**Problem statement:**
Give back all the records below, unaltered.

**Records for this exercise:**
--
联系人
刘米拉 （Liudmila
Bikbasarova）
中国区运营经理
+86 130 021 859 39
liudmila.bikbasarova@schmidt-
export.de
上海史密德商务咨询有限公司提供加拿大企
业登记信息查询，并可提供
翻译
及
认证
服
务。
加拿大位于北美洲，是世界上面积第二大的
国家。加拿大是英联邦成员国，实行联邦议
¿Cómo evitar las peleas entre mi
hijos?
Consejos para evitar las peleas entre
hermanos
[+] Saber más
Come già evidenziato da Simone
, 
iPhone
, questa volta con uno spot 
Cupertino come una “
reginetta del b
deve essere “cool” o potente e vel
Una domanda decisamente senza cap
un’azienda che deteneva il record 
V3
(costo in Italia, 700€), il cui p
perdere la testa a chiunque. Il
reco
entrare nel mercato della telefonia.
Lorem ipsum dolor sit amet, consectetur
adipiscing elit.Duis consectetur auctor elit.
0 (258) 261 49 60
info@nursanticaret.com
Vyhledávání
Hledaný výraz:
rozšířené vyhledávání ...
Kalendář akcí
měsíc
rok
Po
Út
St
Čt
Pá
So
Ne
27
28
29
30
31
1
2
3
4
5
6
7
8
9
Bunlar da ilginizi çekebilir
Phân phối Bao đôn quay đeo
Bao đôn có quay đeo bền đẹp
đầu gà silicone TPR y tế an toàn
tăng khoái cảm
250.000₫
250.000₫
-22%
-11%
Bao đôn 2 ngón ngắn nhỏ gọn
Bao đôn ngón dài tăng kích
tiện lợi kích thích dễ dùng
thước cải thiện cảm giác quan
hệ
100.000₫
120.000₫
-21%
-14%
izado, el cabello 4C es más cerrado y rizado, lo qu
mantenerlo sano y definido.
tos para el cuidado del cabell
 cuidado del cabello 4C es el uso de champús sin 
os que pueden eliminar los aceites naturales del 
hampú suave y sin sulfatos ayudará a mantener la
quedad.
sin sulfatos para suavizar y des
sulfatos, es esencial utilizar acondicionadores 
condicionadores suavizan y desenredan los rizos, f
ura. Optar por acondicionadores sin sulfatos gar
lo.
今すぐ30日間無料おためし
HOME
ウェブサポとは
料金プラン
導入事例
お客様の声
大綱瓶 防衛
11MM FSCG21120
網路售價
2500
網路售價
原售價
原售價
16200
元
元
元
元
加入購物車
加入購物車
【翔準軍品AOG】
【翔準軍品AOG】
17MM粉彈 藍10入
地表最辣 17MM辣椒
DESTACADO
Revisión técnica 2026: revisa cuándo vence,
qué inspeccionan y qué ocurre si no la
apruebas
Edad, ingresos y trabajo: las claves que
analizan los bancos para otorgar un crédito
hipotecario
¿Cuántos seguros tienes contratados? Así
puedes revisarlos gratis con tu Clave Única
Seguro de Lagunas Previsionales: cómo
--
**Your solution:**
联系人
刘米拉 （Liudmila
Bikbasarova）
中国区运营经理
+86 130 021 859 39
liudmila.bikbasarova@schmidt-
export.de
上海史密德商务咨询有限公司提供加拿大企
业登记信息查询，并可提供
翻译
及
认证
服
务。
加拿大位于北美洲，是世界上面积第二大的
国家。加拿大是英联邦成员国，实行联邦议
¿Cómo evitar las peleas entre mi
hijos?
Consejos para evitar las peleas entre
hermanos
[+] Saber más
Come già evidenziato da Simone
, 
iPhone
, questa volta con uno spot 
Cupertino come una “
reginetta del b
deve essere “cool” o potente e vel
Una domanda decisamente senza cap
un’azienda che deteneva il record 
V3
(costo in Italia, 700€), il cui p
perdere la testa a chiunque. Il
reco
entrare nel mercato della telefonia.
Lorem ipsum dolor sit amet, consectetur
adipiscing elit.Duis consectetur auctor elit.
0 (258) 261 49 60
info@nursanticaret.com
Vyhledávání
Hledaný výraz:
rozšířené vyhledávání ...
Kalendář akcí
měsíc
rok
Po
Út
St
Čt
Pá
So
Ne
27
28
29
30
31
1
2
3
4
5
6
7
8
9
Bunlar da ilginizi çekebilir
Phân phối Bao đôn quay đeo
Bao đôn có quay đeo bền đẹp
đầu gà silicone TPR y tế an toàn
tăng khoái cảm
250.000₫
250.000₫
-22%
-11%
Bao đôn 2 ngón ngắn nhỏ gọn
Bao đôn ngón dài tăng kích
tiện lợi kích thích dễ dùng
thước cải thiện cảm giác quan
hệ
100.000₫
120.000₫
-21%
-14%
izado, el cabello 4C es más cerrado y rizado, lo qu
mantenerlo sano y definido.
tos para el cuidado del cabell
 cuidado del cabello 4C es el uso de champús sin 
os que pueden eliminar los aceites naturales del 
hampú suave y sin sulfatos ayudará a mantener la
quedad.
sin sulfatos para suavizar y des
sulfatos, es esencial utilizar acondicionadores 
condicionadores suavizan y desenredan los rizos, f
ura. Optar por acondicionadores sin sulfatos gar
lo.
今すぐ30日間無料おためし
HOME
ウェブサポとは
料金プラン
導入事例
お客様の声
大綱瓶 防衛
11MM FSCG21120
網路售價
2500
網路售價
原售價
原售價
16200
元
元
元
元
加入購物車
加入購物車
【翔準軍品AOG】
【翔準軍品AOG】
17MM粉彈 藍10入
地表最辣 17MM辣椒
DESTACADO
Revisión técnica 2026: revisa cuándo vence,
qué inspeccionan y qué ocurre si no la
apruebas
Edad, ingresos y trabajo: las claves que
analizan los bancos para otorgar un crédito
hipotecario
¿Cuántos seguros tienes contratados? Así
puedes revisarlos gratis con tu Clave Única
Seguro de Lagunas Previsionales: cómo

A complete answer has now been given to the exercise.